# Tired of Rock Chips? Check This Out...



## Truckster (Apr 6, 2004)

I'm a LINE-X spray-on truck bedliner dealer. We removed the lower facia and sprayed LINE-X with a (non-fading) color match. Not bad...eh?


----------



## T200Sx (Jan 17, 2005)

thats really ugly in my opinion..orange peel. Id stick to rock chips and just respraying the bumper if it bothered me that bad


----------



## shynepo3 (Apr 18, 2005)

What are we talking about here???? What's rock chips??? And what is the person referring to.....sorry to sound like a newbie....but i realy dont know...


----------



## Marvin (Oct 16, 2002)

Rock chips would be spots where the paint chips off from small rocks hiting your bumper.


----------



## Alti9 (Apr 13, 2005)

I second the motion, thats extremely ugly.


----------



## Buddy02 (Oct 16, 2002)

id take multiple chips versus that!!!


----------



## LONDONDERRY (May 19, 2004)

Ingenious idea what made you think of it? The texture look is okay as well.


----------



## Alti9 (Apr 13, 2005)

rock chips are certainly not limited to the front fascia. You going to paint the whole car like that?

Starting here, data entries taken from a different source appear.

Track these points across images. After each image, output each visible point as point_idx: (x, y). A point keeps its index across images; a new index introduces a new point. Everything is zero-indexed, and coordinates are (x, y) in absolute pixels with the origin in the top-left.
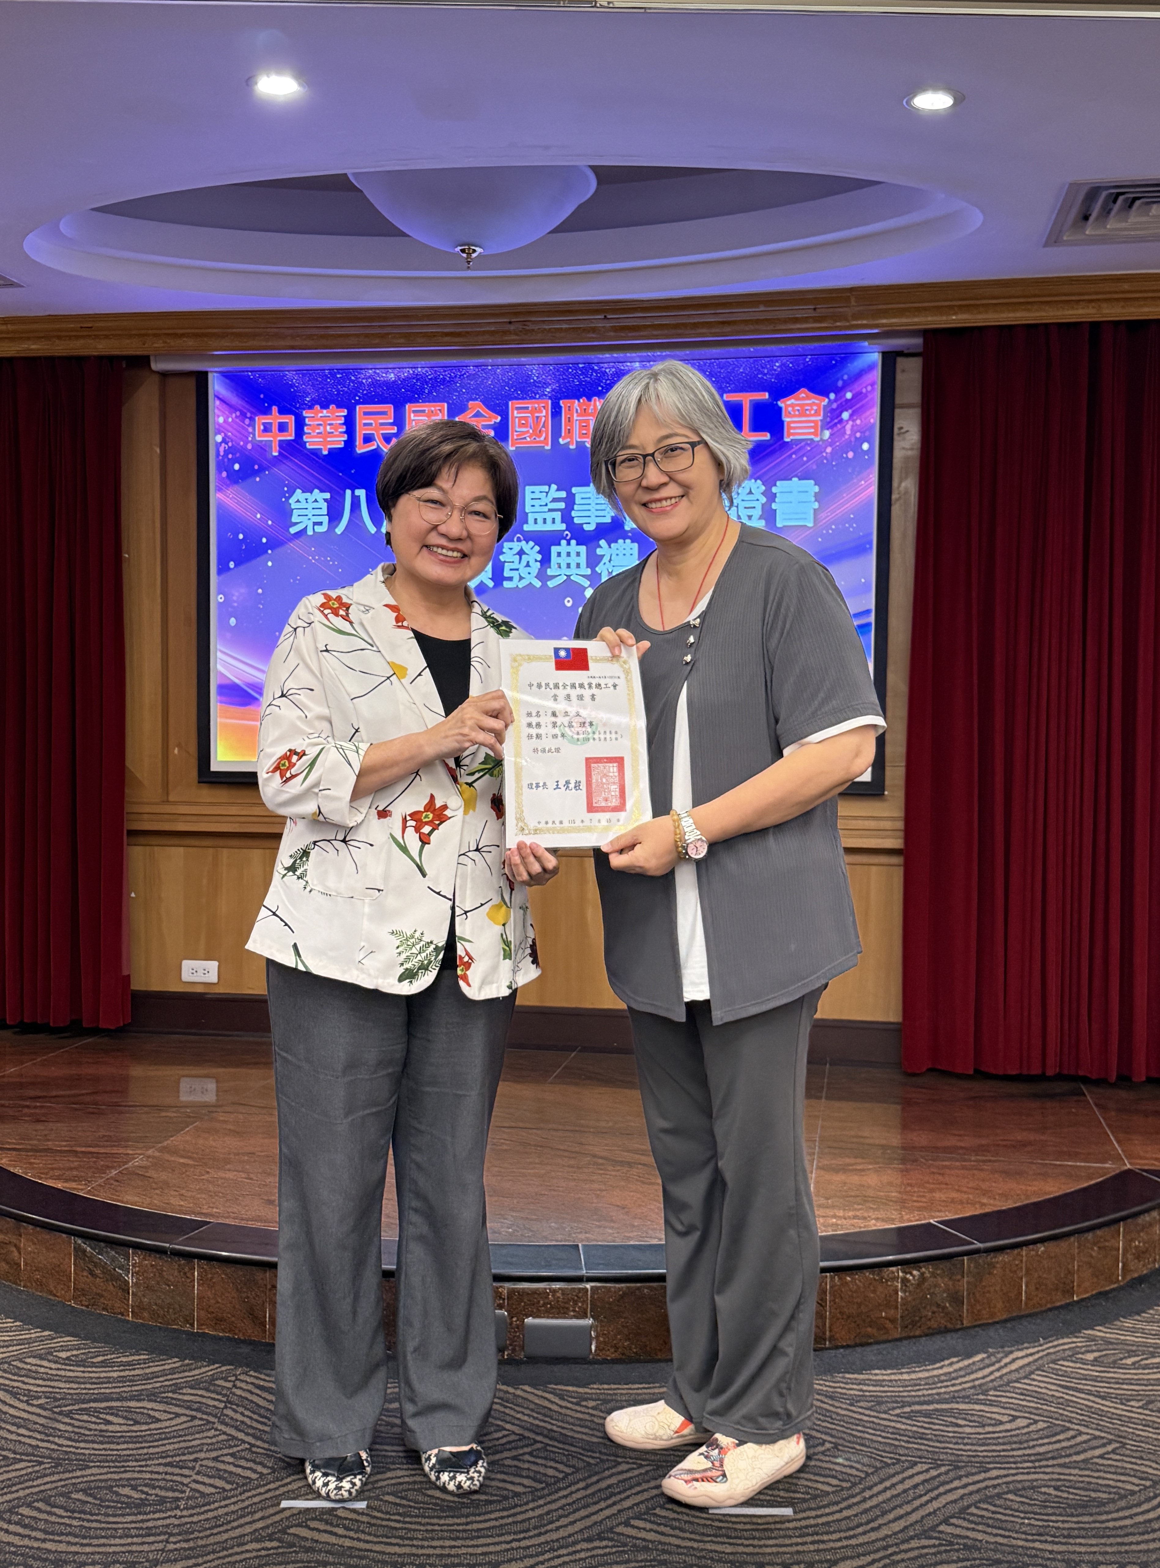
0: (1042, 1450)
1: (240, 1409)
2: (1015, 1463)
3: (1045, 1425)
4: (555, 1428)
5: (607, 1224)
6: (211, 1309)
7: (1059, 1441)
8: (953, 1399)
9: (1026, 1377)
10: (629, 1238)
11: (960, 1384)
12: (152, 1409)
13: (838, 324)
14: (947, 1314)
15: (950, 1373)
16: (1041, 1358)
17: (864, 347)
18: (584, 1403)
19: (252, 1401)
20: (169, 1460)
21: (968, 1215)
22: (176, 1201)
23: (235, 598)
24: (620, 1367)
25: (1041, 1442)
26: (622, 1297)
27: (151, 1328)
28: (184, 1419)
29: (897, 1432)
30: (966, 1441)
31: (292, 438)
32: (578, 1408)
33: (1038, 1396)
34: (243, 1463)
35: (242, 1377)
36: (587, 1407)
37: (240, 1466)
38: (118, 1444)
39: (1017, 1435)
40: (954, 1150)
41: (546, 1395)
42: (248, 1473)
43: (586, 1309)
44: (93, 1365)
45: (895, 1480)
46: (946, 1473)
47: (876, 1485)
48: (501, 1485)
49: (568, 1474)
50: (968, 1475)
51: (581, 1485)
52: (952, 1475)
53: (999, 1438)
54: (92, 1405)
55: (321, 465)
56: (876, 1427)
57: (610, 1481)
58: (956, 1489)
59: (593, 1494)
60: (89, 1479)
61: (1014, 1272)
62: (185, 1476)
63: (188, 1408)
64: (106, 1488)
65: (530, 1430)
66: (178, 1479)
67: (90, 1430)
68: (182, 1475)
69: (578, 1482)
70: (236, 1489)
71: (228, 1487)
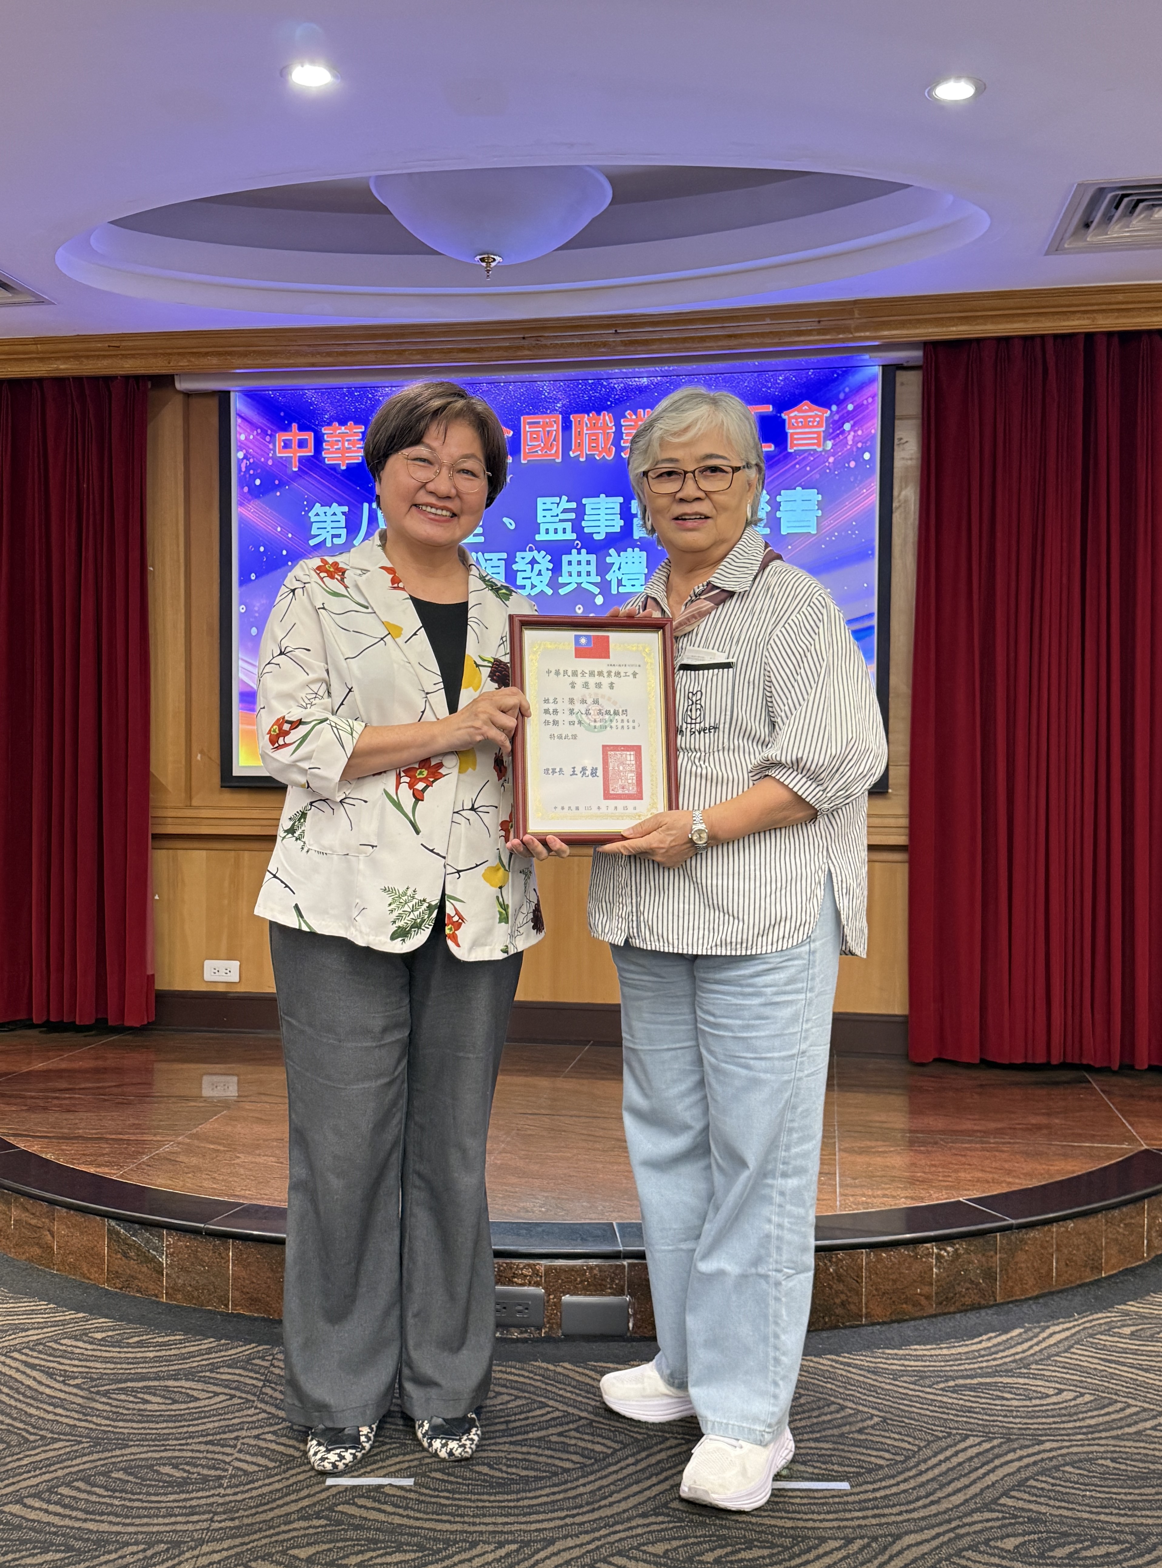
0: (1092, 1422)
2: (1068, 1435)
3: (1092, 1398)
6: (246, 1290)
7: (1109, 1414)
8: (996, 1373)
9: (1066, 1351)
11: (1001, 1358)
12: (191, 1389)
13: (842, 336)
14: (980, 1290)
15: (989, 1348)
16: (1078, 1332)
17: (866, 360)
20: (209, 1438)
21: (995, 1193)
22: (208, 1185)
23: (256, 608)
25: (1090, 1414)
27: (185, 1309)
28: (222, 1397)
29: (945, 1405)
30: (1015, 1414)
31: (312, 454)
33: (1082, 1370)
34: (285, 1441)
37: (282, 1444)
38: (157, 1423)
39: (1066, 1408)
40: (970, 1133)
41: (587, 1372)
42: (291, 1451)
43: (623, 1286)
44: (129, 1345)
45: (948, 1453)
46: (1000, 1446)
47: (930, 1458)
48: (549, 1461)
49: (615, 1451)
50: (1022, 1448)
51: (631, 1460)
52: (1005, 1447)
53: (1047, 1410)
54: (129, 1384)
55: (339, 480)
56: (923, 1401)
57: (659, 1457)
58: (1012, 1461)
59: (643, 1470)
60: (129, 1457)
61: (1045, 1248)
62: (228, 1454)
63: (226, 1387)
64: (147, 1467)
65: (575, 1407)
66: (220, 1457)
67: (128, 1409)
68: (224, 1453)
69: (627, 1458)
70: (279, 1466)
71: (271, 1465)
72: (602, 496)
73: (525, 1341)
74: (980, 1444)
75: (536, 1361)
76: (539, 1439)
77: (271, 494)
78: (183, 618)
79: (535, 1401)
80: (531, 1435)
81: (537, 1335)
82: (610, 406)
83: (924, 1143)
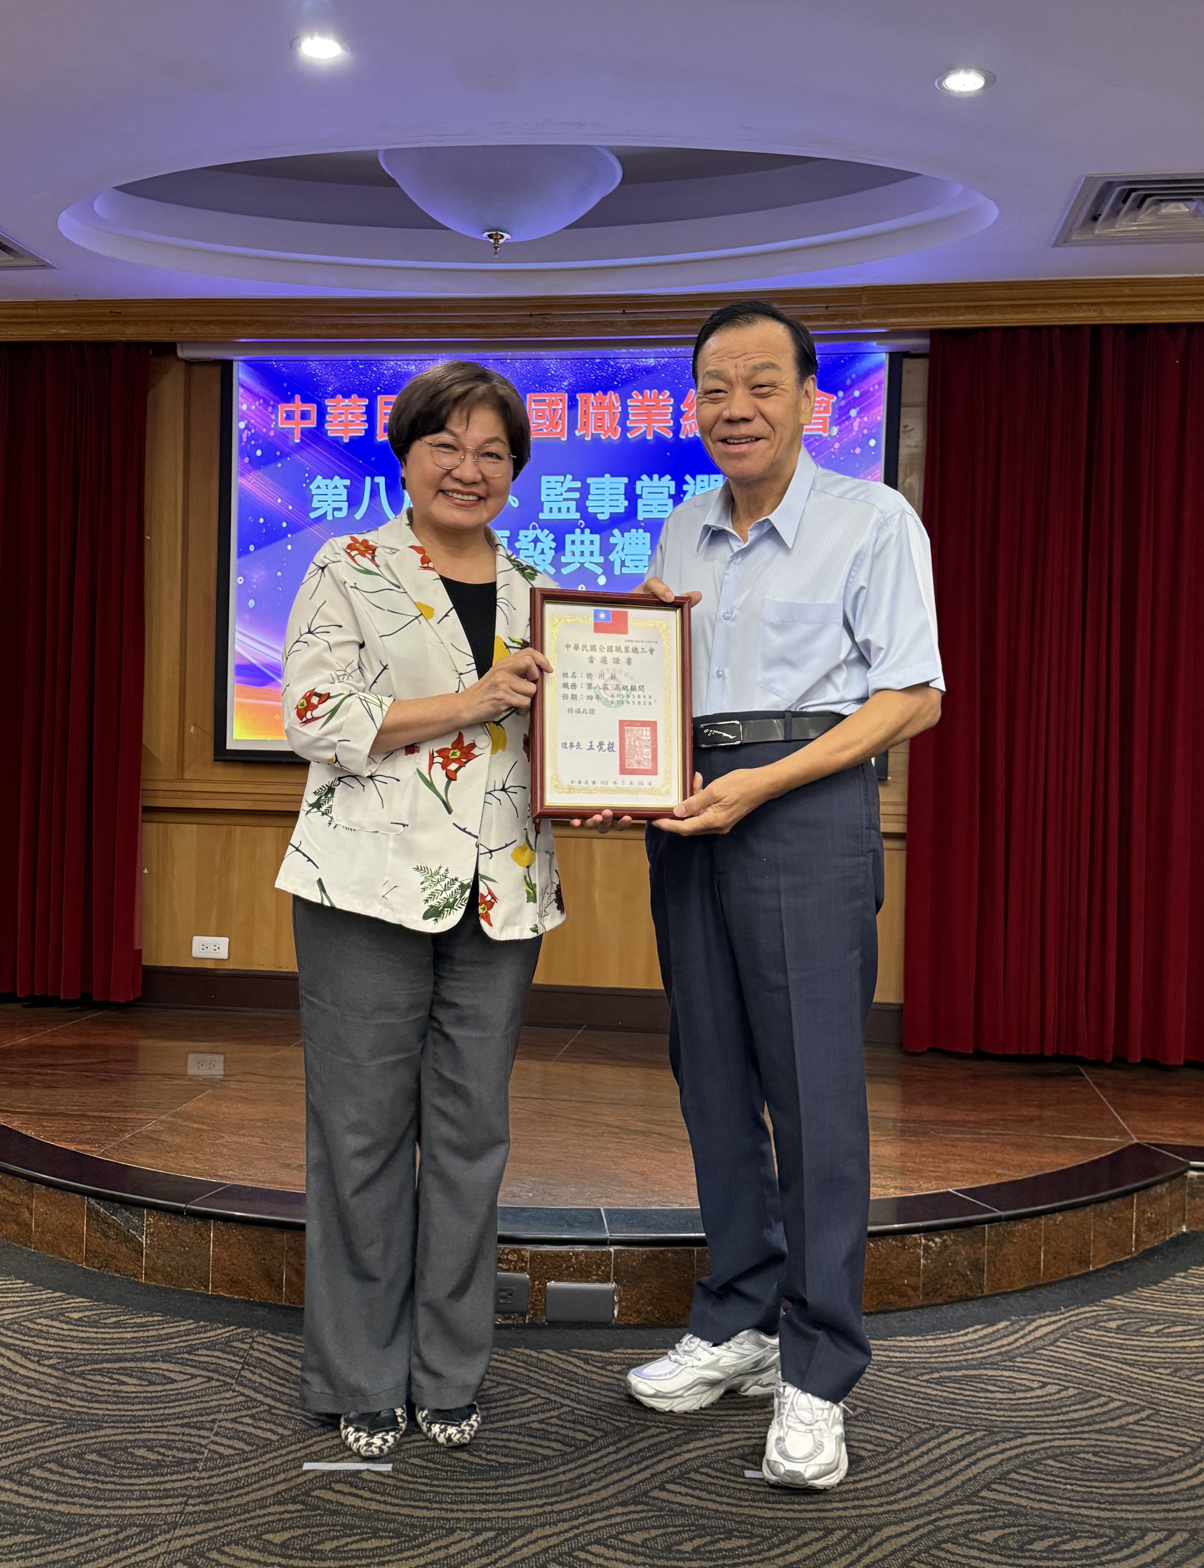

Might as well.


----------



## Marius (Jun 17, 2004)

why not just get one of those black car bras for the front???


----------



## AltibOi02 (May 30, 2005)

Marius said:


> why not just get one of those black car bras for the front???


What were you thinking spraying that truck crap on your front bumper? I'd rather get it repainted or get a black bra. Looks much better than that. But why didnt you get a clear bra? Deters anything flying at your bumper up to 100mph and is pretty much invisible from a distance. And can be applied by a professional tinter...


----------



## Kencapel (Nov 5, 2004)

Forget that crap.....wanna protect ur bumper, get this>>>>>http://www.detailingdynamics.com/webgallery/film/pages/Porsche_996_Turbo_014_jpg.htm


----------